ÉTATS-UNIS DE L’AMÉRIQUE DU NORD
Loi du 13 juin 1906, entrée en vigueur le 13 juin 1907, portant répression des fausses indications de titre. Système basé sur le régime répressif sur plainte d’un tiers. Dispositions principales : Liberté complète des titres ; obligation pour tout objet d’argent portant la marque « sterling » d’être au titre de 0,925 et pour ceux revêtus de la marque « coin » d’être à 0,900. Obligation pour toute boite de montre d’être dans toutes ses parties au titre indiqué, sous réserve d’une tolérance pour l’or constitutif de 3 millièmes ; pour l’argent de 4 millièmes. Les cuvettes métal doré, plaqué ou argenté doivent porter lisiblement l’une des insculpations : « gold plated » ou « silver plated ».
AUSTRALIE
Dispositions du « Commerce Act » de 1907. Toute indication doit être conforme à la composition exacte de l’or ou de l’argent employé. Les boites munies du poinçon officiel du contrôle fédéral, sans aucune adjonction, sont admises sans autre indication d’origine. Par contre, lorsque des montres de fabrication suisse portent des mots anglais, ou des indications de titre en langue anglaise, ou des noms de négociants établis en Australie, la désignation « Swiss made » ou « made in Switzerland » est exigée. Il en est de même des montres à boites plaqué or, dans lesquelles il est loisible d’insculper l’indication « Rolled Gold » ou « Gold plated », à condition qu’elles soient munies de la désignation « Swiss made », en caractères lisibles et à proximité de la marque. En ce qui concerne la bijouterie, tout objet doit être revêtu d’une étiquette portant la désignation de la nature du métal et son pays d’origine.

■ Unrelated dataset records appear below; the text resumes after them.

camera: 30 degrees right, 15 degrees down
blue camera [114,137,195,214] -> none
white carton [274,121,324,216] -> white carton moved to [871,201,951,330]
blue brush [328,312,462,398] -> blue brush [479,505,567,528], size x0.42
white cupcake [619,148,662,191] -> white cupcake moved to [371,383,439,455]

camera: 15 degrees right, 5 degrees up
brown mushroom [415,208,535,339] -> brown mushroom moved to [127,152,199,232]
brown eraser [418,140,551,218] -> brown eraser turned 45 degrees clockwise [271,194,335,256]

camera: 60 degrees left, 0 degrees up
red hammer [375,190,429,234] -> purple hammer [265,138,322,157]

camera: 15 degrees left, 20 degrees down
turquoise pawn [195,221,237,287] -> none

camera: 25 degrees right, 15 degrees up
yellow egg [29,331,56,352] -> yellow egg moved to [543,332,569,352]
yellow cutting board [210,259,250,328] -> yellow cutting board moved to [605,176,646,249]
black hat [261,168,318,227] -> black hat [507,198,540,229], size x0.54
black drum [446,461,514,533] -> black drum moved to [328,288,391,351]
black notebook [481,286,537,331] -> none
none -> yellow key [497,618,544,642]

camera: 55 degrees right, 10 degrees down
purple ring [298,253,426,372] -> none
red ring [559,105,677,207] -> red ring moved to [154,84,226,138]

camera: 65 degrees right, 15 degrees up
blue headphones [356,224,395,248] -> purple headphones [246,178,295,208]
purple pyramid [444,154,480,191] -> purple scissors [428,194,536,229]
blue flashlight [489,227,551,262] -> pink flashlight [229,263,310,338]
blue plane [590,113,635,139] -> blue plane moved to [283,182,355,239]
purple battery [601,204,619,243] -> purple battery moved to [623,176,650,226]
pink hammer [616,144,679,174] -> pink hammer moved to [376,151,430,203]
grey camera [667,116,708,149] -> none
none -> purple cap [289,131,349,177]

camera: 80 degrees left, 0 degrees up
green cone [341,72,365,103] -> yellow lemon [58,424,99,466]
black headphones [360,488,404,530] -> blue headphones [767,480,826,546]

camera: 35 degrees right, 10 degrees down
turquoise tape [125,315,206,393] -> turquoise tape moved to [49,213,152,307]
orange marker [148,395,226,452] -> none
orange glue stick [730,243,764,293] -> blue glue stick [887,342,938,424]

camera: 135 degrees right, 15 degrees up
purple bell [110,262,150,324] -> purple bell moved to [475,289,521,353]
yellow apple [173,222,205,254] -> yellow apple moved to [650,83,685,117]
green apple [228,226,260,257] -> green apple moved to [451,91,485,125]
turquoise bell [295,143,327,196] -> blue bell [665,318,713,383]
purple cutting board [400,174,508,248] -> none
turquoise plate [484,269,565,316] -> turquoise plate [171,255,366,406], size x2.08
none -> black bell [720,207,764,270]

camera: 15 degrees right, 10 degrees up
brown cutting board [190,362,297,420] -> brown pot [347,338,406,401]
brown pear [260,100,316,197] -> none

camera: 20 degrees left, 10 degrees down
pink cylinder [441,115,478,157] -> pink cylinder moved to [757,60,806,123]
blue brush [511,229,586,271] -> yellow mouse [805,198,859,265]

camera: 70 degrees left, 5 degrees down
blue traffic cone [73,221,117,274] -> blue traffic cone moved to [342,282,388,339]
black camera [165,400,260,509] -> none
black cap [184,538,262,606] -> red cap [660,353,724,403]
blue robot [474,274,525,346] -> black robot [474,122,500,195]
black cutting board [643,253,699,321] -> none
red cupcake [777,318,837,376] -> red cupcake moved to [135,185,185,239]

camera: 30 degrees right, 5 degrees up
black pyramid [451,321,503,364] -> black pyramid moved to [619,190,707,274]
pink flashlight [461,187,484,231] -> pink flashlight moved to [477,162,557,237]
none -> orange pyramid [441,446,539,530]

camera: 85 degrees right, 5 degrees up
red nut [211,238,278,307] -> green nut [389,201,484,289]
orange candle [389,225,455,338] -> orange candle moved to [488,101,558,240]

SITUATION DES AUTRES PAYS EN 1907
Dans los autres pays (Espagne, Portugal, Belgique, Danemark, Turquie, Républiques de l’Amérique du Sud et Centrale, Égypte, Chine, Japon, etc.), le contrôle est facultatif ou n’existe pas du tout. Quelques-uns d’entre eux ont introduit un contrôle obligatoire par des lois spéciales, mais ces lois sont tombées en désuétude (cas réaffirmé du Portugal). Les ouvrages d’or et d’argent fabriqués en Suisse et munis du poinçon de contrôle fédéral s’y vendent sans autre formalité que l’acquit des droits de douane.